--- WHAT TO PRODUCE ---
Present every line of the entries below as a numbered list, omitting blank lines.
((
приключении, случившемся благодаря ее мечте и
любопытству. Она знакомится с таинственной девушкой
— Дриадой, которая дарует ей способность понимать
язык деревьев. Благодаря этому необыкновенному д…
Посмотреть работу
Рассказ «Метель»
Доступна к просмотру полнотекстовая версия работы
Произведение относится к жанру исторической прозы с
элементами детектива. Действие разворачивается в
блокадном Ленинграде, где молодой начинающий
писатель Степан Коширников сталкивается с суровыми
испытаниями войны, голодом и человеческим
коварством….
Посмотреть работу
))
--- YOUR SOLUTION ---
1. приключении, случившемся благодаря ее мечте и
2. любопытству. Она знакомится с таинственной девушкой
3. — Дриадой, которая дарует ей способность понимать
4. язык деревьев. Благодаря этому необыкновенному д…
5. Посмотреть работу
6. Рассказ «Метель»
7. Доступна к просмотру полнотекстовая версия работы
8. Произведение относится к жанру исторической прозы с
9. элементами детектива. Действие разворачивается в
10. блокадном Ленинграде, где молодой начинающий
11. писатель Степан Коширников сталкивается с суровыми
12. испытаниями войны, голодом и человеческим
13. коварством….
14. Посмотреть работу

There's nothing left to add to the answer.